A couple days later I ran the track by Greg at the Sanctuary. After listening to it twice, he just played on it. While listening to playback Greg’s wife Ewa came through. Interested, in what she was hearing I shared with her about where the song came from. Its message and about looking up into the sky on the Tanglewood horizon and seeing the H in the clouds. I was taking back when tears came to her eyes and she said she truly felt and knew its meaning. Followed by her wanting to share its message with her girls. The young addicted mothers dealing with recovery she helps as a psychiatric nurse practitioner.
A chance interaction around my composition at an intersection of the human condition that’s it right?
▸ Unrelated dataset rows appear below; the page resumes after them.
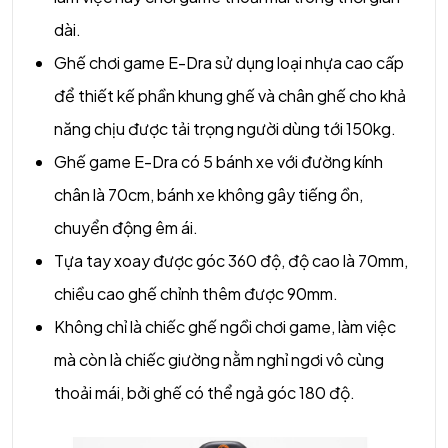
dài.
Ghế chơi game E-Dra sử dụng loại nhựa cao cấp
để thiết kế phần khung ghế và chân ghế cho khả
năng chịu được tải trọng người dùng tới 150kg.
Ghế game E-Dra có 5 bánh xe với đường kính
chân là 70cm, bánh xe không gây tiếng ồn,
chuyển động êm ái.
Tựa tay xoay được góc 360 độ, độ cao là 70mm,
chiều cao ghế chỉnh thêm được 90mm.
Không chỉ là chiếc ghế ngồi chơi game, làm việc
mà còn là chiếc giường nằm nghỉ ngơi vô cùng
thoải mái, bởi ghế có thể ngả góc 180 độ.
I thought that was it. Then a couple days later I’m thinking of the song while out on a bike ride (I’m an avid cyclist). That day I end up rerouting due to road construction. My detour lands me at the intersection of a road almost diagonally across the street from the former home of Jim Alsbaugh. Jim was a wonderful teacher who many years ago taught our daughter with learning disabilities to read. Jim didn’t give up on her and over two years changed the trajectory of our daughter’s educational path and all of our lives. Tragically Jim took his own life due to depression in 2017.
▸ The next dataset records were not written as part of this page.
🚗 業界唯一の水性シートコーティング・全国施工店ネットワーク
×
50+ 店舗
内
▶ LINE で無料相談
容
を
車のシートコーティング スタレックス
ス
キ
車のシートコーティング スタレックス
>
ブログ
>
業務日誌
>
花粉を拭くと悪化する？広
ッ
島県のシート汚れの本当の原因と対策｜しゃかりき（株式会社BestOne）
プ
A few days later I’m back on the bike without a set route and Something Bout Hope is cycling in my head. I’m riding along at 24 miles an hour and overcome with emotion as I realize in that moment, I’m on the road that that lands me at Jim’s house. The true meaning of the song comes to me in a tangled paradox. The person that gave us hope lost hope…
Interesting as I reflect on the meaning of Something bout Hope beyond the connection paradox with dear Jim. The fact is it takes work. The fact is 75% of marriages fail when there is a disabled child involved in the calculus. And for far too many, escapisms in varied forms of alcohol and drug addiction, indiscretions and abhorrent behaviors are a path. I muse and embrace, I‘m not divorced, a serial abuser, substance abuser or alcoholic.
Something bout Hope is that we all have the capacity to navigate the dark wood. Positive thinking, exercise and meditation are a path for me. One may argue a choice. The paradox piled on paradox is: the person who gave me hope, lost hope. Or as one dear friend of Jim’s who knew of his struggle with depression intimately, upon hearing my Something Bout Hope story said: he had no choice. I muse, did he?
Finally, the song is forever dedicated to Jim Alsbaugh an extraordinary educator and philosopher man with the most awesome beard who gave us hope.